On Saturday, March 19, Sebastian’s team arrived in Nome from the shelter cabin by snowmachine and truck after the musher had scratched due the intense ground storm in the area.  


On Sunday, March 20,  Sebastien, his dog handler and a canine teammate, Siku, prepared to fly to Ruby to continue the search for Leon.  The Iditarod provided the flight, a room at the local B&B and an Iditarod phone. It was the Iditarod’s understanding that the search effort would continue until Thursday, March 24.


On Monday, March 21, an organized effort by the Iditarod was made to expand awareness of Leon beyond Galena and McGrath and to include all communities along the trail. This included production of a flier with a photo of Leon, descriptions of his timidness, an advisement to not engage in a chase and the announcement of a $1,000 reward for efforts leading to Leon’s safe return.

On Thursday, March 24, a long-time Iditarod volunteer based in Ruby, reported to the Iditarod that someone saw a possible sighting east of Galena. Based on this information, more volunteers in Galena had been monitoring the area. Dos Santos Borges and his handler had to withdraw from the search effort, but search efforts for Leon have not stopped. As of Sunday, March 27, the Iditarod was assisting others in a plan with musher Nic Petit, who flew via helicopter to Nikolai to follow the trail south to McGrath, then north to Ruby/Galena. 


A fundraiser called ‘Operation Find Leon’ has been set up by members of an Iditarod Fan Facebook page to help raise funds for these search measures.  On Sunday, March 27, fundraising for a helicopter search mission was organized by members of the 2022 Iditarod Fan’s to fly Nic Petit and another canine companion via helicopter to Nikolai to follow the trail south to McGrath, then north to Ruby/Galena. The Iditarod cannot express enough gratitude for not only the organizers, but also the individual donors who have helped towards the cause of finding Leon.

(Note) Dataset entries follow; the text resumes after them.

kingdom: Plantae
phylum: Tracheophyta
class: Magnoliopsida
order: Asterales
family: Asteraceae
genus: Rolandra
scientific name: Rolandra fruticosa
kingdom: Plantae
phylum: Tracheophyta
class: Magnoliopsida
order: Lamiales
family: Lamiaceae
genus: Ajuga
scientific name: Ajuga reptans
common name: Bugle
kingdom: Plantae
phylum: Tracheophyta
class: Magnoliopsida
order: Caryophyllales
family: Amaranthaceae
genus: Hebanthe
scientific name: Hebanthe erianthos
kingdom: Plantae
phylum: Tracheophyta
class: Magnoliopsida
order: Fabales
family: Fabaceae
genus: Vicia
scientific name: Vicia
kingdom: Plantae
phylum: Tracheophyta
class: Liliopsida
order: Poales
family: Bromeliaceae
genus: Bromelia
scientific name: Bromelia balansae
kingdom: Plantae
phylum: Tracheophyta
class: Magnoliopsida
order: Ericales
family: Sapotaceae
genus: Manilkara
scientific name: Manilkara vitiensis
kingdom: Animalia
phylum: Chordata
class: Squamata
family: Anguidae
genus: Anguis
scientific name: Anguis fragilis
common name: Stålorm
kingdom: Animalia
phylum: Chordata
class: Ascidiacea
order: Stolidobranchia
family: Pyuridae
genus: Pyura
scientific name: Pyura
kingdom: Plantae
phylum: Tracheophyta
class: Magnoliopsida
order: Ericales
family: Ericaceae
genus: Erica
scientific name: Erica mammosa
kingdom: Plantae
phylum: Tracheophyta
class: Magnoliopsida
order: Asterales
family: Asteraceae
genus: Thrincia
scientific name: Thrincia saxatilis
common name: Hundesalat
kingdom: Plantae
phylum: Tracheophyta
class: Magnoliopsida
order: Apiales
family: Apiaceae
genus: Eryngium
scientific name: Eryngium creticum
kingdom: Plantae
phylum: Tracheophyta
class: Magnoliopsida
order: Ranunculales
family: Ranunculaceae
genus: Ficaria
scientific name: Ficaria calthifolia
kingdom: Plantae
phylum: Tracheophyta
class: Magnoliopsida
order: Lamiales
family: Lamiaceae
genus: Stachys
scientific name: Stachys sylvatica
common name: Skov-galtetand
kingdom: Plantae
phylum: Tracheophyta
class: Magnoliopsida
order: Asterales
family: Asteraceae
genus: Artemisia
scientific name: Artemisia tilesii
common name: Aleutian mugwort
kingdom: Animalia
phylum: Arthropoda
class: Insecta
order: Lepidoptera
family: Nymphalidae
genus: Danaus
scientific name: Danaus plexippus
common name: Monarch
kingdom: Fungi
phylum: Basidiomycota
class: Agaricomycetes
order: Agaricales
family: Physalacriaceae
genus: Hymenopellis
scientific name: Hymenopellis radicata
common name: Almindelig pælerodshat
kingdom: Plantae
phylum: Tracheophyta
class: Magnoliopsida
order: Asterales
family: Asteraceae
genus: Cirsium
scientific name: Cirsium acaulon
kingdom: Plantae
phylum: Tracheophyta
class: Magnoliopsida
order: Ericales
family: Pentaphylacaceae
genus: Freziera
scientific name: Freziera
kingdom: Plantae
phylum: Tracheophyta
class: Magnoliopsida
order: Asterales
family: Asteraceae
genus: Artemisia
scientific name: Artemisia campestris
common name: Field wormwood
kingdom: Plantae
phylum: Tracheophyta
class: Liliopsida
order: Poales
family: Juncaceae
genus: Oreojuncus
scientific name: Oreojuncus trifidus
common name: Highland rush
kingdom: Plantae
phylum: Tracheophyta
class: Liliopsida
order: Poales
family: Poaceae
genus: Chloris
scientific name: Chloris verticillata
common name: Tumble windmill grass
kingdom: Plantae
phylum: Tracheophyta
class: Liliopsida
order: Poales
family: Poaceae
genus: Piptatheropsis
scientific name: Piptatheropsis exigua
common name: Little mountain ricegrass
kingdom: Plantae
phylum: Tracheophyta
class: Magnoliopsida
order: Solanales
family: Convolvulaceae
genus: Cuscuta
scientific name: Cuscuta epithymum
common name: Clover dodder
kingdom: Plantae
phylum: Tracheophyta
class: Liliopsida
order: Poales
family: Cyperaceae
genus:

At this time, there is a great window of clear weather that could help in the ongoing search for Leon. Dogs may remain reclusive from humans for weeks or months at a time, however, the Iditarod will hold out hope that this window could provide a reasonable likelihood that Leon will be sighted and safely recovered.


While in almost all cases, appropriate dog gear and collars are used to ensure safe and secure connections, a single collective mistake is one too many.  Accordingly,  we are actively working on updating the Standard Operating Procedures to prevent this from happening in the future and instilling a stronger sense of shared responsibility.


The Iditarod will continue to provide updates as they arise, and ask for Iditarod Nation’s assistance with spreading the word to help with the safe return of Leon.